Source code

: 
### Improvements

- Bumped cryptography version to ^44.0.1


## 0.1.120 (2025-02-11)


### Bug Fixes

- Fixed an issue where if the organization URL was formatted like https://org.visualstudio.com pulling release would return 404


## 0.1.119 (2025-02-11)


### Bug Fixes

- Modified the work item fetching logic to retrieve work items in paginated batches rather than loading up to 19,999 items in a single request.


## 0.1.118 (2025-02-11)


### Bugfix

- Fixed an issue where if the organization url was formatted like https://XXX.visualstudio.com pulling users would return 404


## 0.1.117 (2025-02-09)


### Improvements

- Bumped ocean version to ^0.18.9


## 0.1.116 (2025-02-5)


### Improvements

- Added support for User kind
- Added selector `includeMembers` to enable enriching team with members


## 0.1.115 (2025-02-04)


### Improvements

:: TASK ITEM ::
Rewrite the part that opens with the line containing "## 0.1.117 (2025-02-09)" and runs through the end of the records, changing "Improvements" to "Enhancements" and leaving everything else as it is.

:: SOLUTION BELOW ::
## 0.1.117 (2025-02-09)


### Enhancements

- Bumped ocean version to ^0.18.9


## 0.1.116 (2025-02-5)


### Enhancements

- Added support for User kind
- Added selector `includeMembers` to enable enriching team with members


## 0.1.115 (2025-02-04)


### Enhancements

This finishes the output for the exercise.